I am not sure that everybody would agree on such an approach: the Commission, the European Commission, the European programmes and other member states. We must not forget that European programmes are managed by the European member states, who have a declared tendency to leave it to a local or regional level.

Although we have all over Europe more or less the same problems of unemployment and structural change, it is nevertheless the right of each entity, whatever it is, to develop its own models. By no means will it be possible, for legal or for political reasons or even tactical reasons, to implement a 'best model' all over Europe. I think what is going to happen is there will be many models and there will be an evolution; some models will disappear and some models will stay on.

LEONARDO is a laboratory of innovation. A laboratory in the classical term can blow up so we will have some bad experiences, but I think sometimes you learn more from a not-so-good experience than from the best practice.

I think it would be very difficult to implement. Let us take job rotation. I do not think it would be possible to say from the top down, 'Now let's do job rotation'. But what will happen if the model is successful at the European level? It will become, in many different forms by the way, a more generalised system.

Q:

Would it not be very important that we, all of us, would have access to the best practice models? There should be a combination of both approaches: we should know about the best practice models as they have been successful, and then continue with the innovation because, as somebody said earlier today, sometimes the best practice becomes out of date as different circumstances appear and different problems have to be faced. Job rotation might suit some but it might not suit others, and it may be right for now but it may not be right for 3 years' time or 5 years' time or 10 years' time. At least what is very important is that we all have access to what is regarded as best practice. That is essential and then we can adapt it to our own circumstances.

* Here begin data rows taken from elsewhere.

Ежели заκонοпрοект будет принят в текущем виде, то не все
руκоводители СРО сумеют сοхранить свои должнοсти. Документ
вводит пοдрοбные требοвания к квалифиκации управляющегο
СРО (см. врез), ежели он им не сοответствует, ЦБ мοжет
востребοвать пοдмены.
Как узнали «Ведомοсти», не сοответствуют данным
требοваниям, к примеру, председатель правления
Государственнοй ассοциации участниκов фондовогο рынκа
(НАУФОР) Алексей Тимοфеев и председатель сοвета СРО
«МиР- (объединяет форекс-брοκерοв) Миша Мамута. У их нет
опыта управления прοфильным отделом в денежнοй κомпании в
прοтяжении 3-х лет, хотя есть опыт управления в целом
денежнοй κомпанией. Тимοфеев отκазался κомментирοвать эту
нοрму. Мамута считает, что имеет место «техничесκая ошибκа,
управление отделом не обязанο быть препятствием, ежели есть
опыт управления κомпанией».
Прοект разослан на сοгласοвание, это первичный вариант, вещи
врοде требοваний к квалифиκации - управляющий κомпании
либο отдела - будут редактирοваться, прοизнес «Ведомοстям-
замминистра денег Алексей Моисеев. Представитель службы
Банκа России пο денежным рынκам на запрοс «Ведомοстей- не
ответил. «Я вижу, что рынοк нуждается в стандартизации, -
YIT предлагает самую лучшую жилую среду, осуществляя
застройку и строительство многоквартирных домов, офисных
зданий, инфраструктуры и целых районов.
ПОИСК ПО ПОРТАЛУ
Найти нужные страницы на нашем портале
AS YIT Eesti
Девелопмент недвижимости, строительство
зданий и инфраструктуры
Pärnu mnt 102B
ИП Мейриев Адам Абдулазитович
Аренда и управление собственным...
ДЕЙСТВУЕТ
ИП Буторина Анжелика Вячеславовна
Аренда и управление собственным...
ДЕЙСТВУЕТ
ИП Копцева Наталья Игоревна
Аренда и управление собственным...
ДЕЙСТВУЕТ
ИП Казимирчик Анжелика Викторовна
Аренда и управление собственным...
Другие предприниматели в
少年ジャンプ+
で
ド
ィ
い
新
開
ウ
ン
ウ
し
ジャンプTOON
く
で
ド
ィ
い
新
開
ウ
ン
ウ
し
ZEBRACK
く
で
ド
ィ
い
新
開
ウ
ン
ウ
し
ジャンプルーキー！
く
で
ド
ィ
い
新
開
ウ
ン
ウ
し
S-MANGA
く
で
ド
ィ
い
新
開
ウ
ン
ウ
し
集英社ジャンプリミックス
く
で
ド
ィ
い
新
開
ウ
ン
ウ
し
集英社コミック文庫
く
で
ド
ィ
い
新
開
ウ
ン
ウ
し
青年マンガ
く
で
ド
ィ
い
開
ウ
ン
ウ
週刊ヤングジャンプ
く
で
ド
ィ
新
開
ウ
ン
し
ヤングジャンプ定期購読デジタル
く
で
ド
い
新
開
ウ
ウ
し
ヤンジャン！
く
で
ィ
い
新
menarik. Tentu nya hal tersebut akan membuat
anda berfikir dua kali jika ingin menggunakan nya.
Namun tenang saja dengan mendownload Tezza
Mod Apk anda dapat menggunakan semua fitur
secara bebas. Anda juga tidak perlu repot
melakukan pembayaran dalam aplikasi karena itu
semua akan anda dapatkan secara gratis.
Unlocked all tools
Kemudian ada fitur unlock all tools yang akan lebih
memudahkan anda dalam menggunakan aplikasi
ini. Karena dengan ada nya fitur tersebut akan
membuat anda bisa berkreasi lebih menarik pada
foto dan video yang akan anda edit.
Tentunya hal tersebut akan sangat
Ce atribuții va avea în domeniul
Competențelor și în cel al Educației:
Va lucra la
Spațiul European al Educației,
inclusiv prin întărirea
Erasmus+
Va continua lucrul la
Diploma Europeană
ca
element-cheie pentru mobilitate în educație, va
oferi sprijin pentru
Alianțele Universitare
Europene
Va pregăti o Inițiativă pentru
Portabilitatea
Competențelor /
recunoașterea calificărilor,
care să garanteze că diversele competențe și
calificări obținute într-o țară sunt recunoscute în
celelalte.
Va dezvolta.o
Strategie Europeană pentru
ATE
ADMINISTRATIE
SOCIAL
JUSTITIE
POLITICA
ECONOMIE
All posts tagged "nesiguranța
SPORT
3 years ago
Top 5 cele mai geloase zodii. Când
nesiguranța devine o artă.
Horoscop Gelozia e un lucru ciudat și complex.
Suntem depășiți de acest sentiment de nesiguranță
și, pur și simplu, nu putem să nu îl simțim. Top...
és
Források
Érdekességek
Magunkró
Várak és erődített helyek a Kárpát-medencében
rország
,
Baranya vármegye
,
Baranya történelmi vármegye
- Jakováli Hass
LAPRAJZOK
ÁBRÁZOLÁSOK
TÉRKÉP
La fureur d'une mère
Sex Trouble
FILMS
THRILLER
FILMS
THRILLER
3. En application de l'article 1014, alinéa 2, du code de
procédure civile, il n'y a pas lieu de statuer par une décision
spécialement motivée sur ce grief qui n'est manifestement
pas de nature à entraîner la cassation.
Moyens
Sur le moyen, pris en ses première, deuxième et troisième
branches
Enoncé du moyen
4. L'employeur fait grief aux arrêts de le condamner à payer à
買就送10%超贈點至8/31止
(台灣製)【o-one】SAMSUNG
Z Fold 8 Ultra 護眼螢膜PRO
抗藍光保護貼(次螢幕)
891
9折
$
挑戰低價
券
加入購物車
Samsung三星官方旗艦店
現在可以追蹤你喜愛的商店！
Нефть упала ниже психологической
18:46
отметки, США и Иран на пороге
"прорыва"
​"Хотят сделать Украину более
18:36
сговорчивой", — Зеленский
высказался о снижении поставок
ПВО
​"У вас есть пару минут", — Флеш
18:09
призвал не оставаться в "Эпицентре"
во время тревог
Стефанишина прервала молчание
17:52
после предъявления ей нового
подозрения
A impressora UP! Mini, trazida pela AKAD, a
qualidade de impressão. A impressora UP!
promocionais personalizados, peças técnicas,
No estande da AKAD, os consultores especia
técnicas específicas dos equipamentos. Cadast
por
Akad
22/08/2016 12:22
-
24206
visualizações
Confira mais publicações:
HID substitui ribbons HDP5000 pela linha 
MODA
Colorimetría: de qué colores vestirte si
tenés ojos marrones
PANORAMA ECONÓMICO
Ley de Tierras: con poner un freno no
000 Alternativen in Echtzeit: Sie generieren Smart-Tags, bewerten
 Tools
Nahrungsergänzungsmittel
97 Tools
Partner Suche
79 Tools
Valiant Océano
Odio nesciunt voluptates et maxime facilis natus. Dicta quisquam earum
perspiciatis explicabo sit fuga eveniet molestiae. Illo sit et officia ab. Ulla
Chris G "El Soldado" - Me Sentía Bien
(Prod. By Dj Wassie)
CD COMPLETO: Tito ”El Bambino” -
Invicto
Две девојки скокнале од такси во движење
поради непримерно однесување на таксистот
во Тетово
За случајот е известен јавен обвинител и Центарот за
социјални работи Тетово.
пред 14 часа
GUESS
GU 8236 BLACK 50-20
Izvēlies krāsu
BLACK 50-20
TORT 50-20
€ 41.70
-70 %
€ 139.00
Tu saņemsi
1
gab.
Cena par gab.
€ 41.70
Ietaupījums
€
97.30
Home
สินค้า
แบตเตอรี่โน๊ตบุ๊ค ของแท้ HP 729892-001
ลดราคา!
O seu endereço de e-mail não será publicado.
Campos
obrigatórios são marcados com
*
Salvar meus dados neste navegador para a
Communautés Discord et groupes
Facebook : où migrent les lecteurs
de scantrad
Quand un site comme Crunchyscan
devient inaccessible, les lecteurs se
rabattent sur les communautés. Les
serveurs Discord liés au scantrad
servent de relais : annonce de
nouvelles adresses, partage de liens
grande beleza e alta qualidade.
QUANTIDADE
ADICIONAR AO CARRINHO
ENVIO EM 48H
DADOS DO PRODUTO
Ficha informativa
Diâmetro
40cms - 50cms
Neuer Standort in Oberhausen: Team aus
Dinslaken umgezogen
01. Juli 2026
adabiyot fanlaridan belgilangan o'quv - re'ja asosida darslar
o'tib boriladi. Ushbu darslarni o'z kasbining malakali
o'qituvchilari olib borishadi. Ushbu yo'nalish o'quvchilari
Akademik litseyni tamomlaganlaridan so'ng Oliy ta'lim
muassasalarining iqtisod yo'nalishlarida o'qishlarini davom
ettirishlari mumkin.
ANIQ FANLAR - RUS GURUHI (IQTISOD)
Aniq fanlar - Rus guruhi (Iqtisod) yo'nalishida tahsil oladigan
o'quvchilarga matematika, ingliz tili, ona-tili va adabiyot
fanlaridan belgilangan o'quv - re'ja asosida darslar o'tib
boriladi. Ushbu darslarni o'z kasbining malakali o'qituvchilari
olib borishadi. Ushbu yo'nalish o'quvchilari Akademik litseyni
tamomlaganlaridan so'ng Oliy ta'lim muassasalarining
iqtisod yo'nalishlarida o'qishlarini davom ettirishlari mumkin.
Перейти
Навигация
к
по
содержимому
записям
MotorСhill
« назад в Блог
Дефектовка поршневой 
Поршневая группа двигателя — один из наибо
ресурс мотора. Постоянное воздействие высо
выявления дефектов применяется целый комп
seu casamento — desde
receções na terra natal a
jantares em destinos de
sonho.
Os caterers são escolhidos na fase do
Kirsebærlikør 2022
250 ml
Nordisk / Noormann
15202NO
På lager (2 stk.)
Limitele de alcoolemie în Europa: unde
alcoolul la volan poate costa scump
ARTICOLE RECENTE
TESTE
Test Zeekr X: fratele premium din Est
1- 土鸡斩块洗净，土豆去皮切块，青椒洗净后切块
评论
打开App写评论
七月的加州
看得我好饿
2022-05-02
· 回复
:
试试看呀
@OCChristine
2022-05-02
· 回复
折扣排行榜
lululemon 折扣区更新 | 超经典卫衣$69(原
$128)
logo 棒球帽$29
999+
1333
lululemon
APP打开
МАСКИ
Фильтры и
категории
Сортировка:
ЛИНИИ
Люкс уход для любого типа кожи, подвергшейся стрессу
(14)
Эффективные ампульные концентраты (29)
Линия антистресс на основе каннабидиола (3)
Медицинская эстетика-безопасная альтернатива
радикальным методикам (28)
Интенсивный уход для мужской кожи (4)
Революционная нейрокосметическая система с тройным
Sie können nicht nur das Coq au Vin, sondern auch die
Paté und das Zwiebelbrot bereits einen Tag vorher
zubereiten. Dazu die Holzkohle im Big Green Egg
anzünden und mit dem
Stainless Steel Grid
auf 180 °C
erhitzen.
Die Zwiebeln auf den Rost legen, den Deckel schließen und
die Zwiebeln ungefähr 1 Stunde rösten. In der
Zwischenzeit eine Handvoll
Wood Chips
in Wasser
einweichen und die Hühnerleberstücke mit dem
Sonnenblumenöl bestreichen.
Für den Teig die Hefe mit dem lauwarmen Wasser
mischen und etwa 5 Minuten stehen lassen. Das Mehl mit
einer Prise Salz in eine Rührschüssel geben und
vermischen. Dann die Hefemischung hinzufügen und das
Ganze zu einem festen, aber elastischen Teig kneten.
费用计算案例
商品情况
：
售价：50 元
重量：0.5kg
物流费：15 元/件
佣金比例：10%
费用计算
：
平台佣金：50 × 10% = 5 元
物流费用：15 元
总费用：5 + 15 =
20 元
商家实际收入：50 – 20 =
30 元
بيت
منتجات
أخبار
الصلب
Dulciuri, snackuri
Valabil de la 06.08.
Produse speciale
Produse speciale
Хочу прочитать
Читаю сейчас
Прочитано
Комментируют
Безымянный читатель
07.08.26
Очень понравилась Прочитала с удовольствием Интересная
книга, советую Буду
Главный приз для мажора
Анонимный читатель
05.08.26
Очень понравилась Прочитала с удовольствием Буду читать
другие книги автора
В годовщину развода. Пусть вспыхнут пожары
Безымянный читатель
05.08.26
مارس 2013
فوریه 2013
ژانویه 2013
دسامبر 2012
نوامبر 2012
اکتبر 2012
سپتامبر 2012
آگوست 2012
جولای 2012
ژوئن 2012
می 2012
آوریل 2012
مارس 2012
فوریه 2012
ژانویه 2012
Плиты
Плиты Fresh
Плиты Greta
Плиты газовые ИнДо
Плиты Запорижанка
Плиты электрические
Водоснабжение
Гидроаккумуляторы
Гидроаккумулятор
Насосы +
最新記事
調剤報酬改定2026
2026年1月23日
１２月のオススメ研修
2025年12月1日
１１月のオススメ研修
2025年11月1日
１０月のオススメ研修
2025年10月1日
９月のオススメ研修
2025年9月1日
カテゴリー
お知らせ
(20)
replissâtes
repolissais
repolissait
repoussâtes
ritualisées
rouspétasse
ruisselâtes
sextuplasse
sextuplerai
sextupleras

Q: (Nicholas Fox, Kent Training Enterprise Council, UK):

Thank you for the opportunity to come back. I am not suggesting there should be a standard model imposed from the top. What I am questioning, to use your laboratory analogy, is that if we have too many variables and too many experiments it is impossible to identify the key lessons. If I think back 10 years ago to the Comet Programme, Comet 2, the range of experiences through a whole range of European programmes. We now have so many experiments and so many models, it is sometimes a little difficult to draw out the key lessons.

I am suggesting a move towards coherence, a more efficient mechanism for learning the lesson from projects and applying them and avoiding wasted or duplication. So it is striking the balance rather than being proactive which has been the traditional mode of the European Policy.